◆ Supplied passage ◆
══════════

This said there seems to be some important variation across countries. While in the countries analysed by Fidrmuc (2004) low migration rates are the rule, Hazans (2004) finds that in Baltic countries migration is relatively high by international standards, Cseres-Gergeley (2002) finds higher short distance moves in Hungary, and Kallai (2003) shows that migration in Romania is comparable to many of the more flexible EU labour markets. Finally, Andrienko and Guriev (2004) find that in Russia migration is reactive to regional living conditions, a finding that is not common for most of the other transition countries.
Results also show that during transition migration has fallen substantially relative to the socialist era although regional disparities have widened. Indeed this "stylized fact" seems to apply even more ubiquously than low migration rates themselves. The World Bank (2006) for a wider range of new member states, Fidrmuc (2004) for the big CEE countries, Hazans (2004) for the Baltic states, Kallai (2004) for Romania and Andrienko and Guriev (2003) for Russia all find this decline in migration rates only Babetskii, Kolev and Maurel (2003) find an increase in migration in the Kyrgyz Republic. A further difference seems to be that in some countries (in particular the Baltic countries) this decline ends shortly after transition, while in others (in particular the CEE countries) it continues well into the mid-1990s.

══════════

◆ Entries supplied ◆
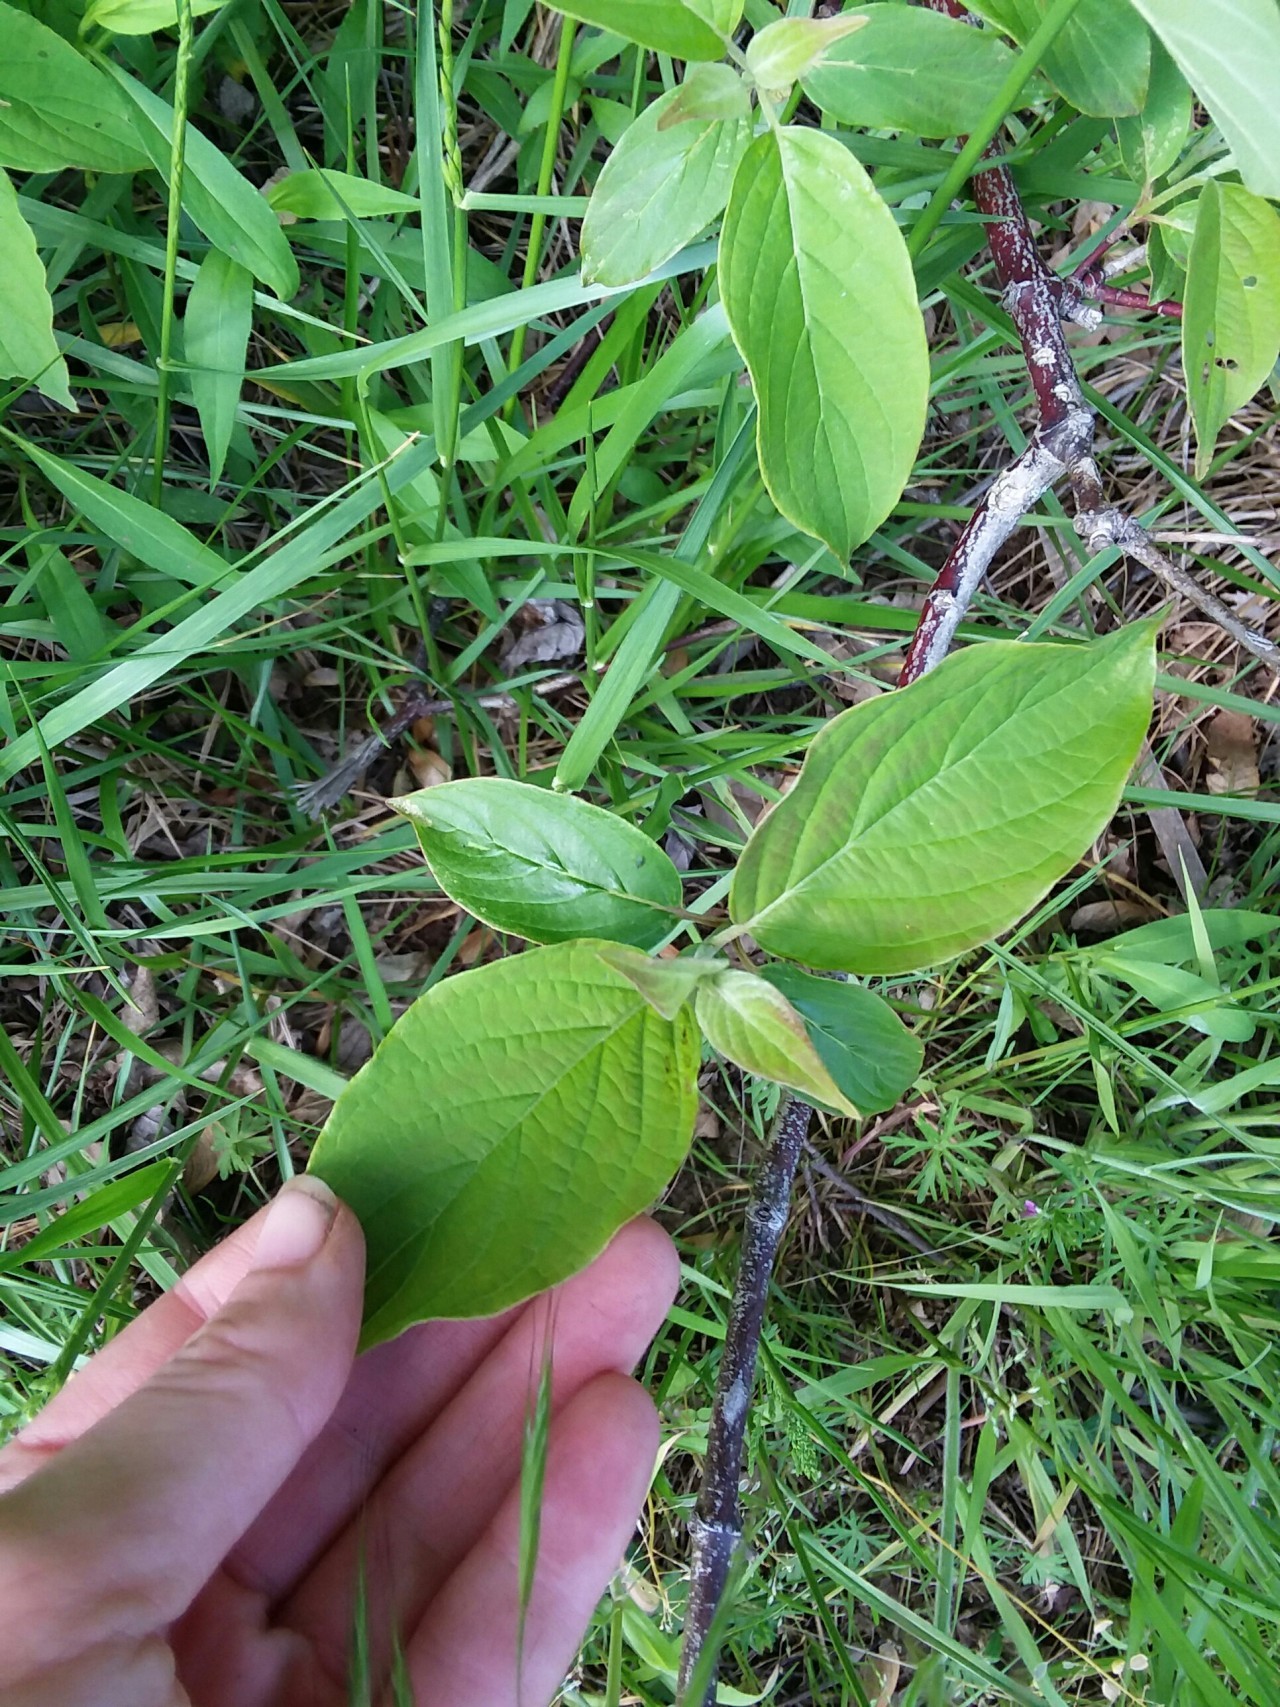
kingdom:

══════════

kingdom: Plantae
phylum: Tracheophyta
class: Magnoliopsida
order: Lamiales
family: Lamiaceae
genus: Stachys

══════════

◆ Work instructions ◆
a – Do these statements agree with the passage on migration in transition countries? Please answer yes or no for each, quoting the words of the passage that decide it.
(i) Hazans (2004) finds migration in the Baltic countries relatively high by international standards.
(ii) Babetskii, Kolev and Maurel (2003) find a decline in migration in the Kyrgyz Republic.
(iii) In the CEE countries, the decline in migration ends shortly after transition.
b – Reproduce the stretch of the passage on migration in transition countries from "Results also show" through "into the mid-1990s.".
The data plays no part in this work.

◆ Results of the exercise ◆
a –
(i) Yes: "in Baltic countries migration is relatively high by international standards"
(ii) No: "Babetskii, Kolev and Maurel (2003) find an increase in migration in the Kyrgyz Republic"
(iii) No: "in others (in particular the CEE countries) it continues well into the mid-1990s"

b –
Results also show that during transition migration has fallen substantially relative to the socialist era although regional disparities have widened. Indeed this "stylized fact" seems to apply even more ubiquously than low migration rates themselves. The World Bank (2006) for a wider range of new member states, Fidrmuc (2004) for the big CEE countries, Hazans (2004) for the Baltic states, Kallai (2004) for Romania and Andrienko and Guriev (2003) for Russia all find this decline in migration rates only Babetskii, Kolev and Maurel (2003) find an increase in migration in the Kyrgyz Republic. A further difference seems to be that in some countries (in particular the Baltic countries) this decline ends shortly after transition, while in others (in particular the CEE countries) it continues well into the mid-1990s.